◆ TASK PROMPT:
Reproduce, word for word, the part of the car-project blog posts between "Now all I have" and "to the CX500?", inclusive.

Tuesday, September 26, 2006
A short update
And I got the ECU mods done to the Megasquirt that I need for an HEI ignition. Tested it on the Stimulator and it seems to be working all right. I had actually sort of wondered if the input circuit would still work with the Stim, since the HEI mods involve a fair amount of changes there. It turns out that it doesn't seem to make much difference as far as the Stim is concerned.
The freshly repaired LC-1 arrived today. Hopefully tomorrow I'll be able to wire it in place and crank the Dart up!
Saturday, September 23, 2006
Installing an HEI ignition on the Dart
With Megasquirt, I can put the spark under computer control. While the V3 board has built in spark features that let it act as an ignition module, I have a V2.2 board. So I decided my best bet was to use a Lean Burn distributor and a GM 7 pin HEI module. Well, actually, it was an HEI module made by Standard Motor Products, so I hope this won't be quite as offensive to Mopar purists as the Ford throttle body.
I completed the underhood wiring today, including swapping out distributors. I guess I've had a bit more experience working in cramped conditions than when I first started working on the Dart, because I remember the last time I had the distributor cap off, I couldn't get one of the clips on without removing the oil filter. It's one of the few things I don't like about the slant six, the way they crammed the distributor into such an awkward location. I also put on an Accel Super Stock coil.
Now all I have left to do with the ignition wiring is adding the mods to the Megasquirt itself.
Still waiting on the LC-1 to get back - I've got an email from Innovate that it's in the mail.
Labels: Dodge Dart
Is this the ancestor to the CX500?
Speaking of the CX500, I had a bit of a problem with mine. Turns out when I tried to fix the stuck needle, I put the float in upside down. The result was a bike that either wouldn't run or only ran on one cylinder. I got that fixed today.
Monday, September 18, 2006
I hate it when I do that.
Fearing the worst, I took the Nissan to work and tore into the Honda's carburetor when I got home. The float didn't show any signs of damage, and when I put it back together everything worked fine. Quite a relief that this didn't cost me anything besides a little time.

◆ INFORMATION SUPPLIED:
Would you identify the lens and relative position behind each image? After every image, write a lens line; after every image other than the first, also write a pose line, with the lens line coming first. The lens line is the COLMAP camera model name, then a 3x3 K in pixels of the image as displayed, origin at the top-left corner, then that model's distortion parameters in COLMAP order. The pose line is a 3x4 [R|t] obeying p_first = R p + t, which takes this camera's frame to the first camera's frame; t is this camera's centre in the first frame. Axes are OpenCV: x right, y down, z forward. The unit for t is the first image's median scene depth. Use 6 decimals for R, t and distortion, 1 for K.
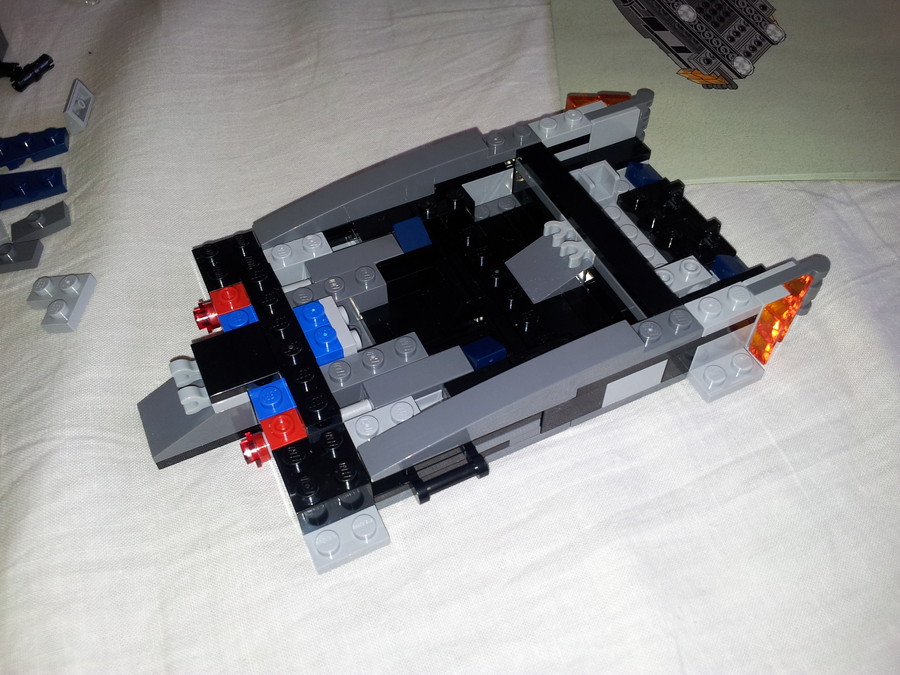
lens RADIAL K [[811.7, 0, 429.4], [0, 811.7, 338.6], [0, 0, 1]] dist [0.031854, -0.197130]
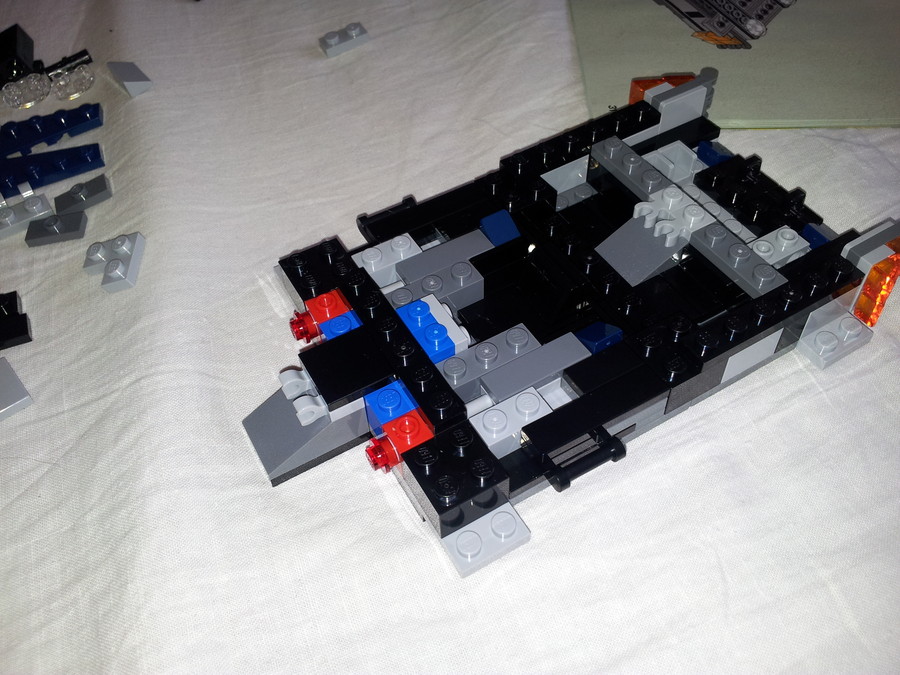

◆ EXERCISE OUTPUT:
Now all I have left to do with the ignition wiring is adding the mods to the Megasquirt itself.
Still waiting on the LC-1 to get back - I've got an email from Innovate that it's in the mail.
Labels: Dodge Dart
Is this the ancestor to the CX500?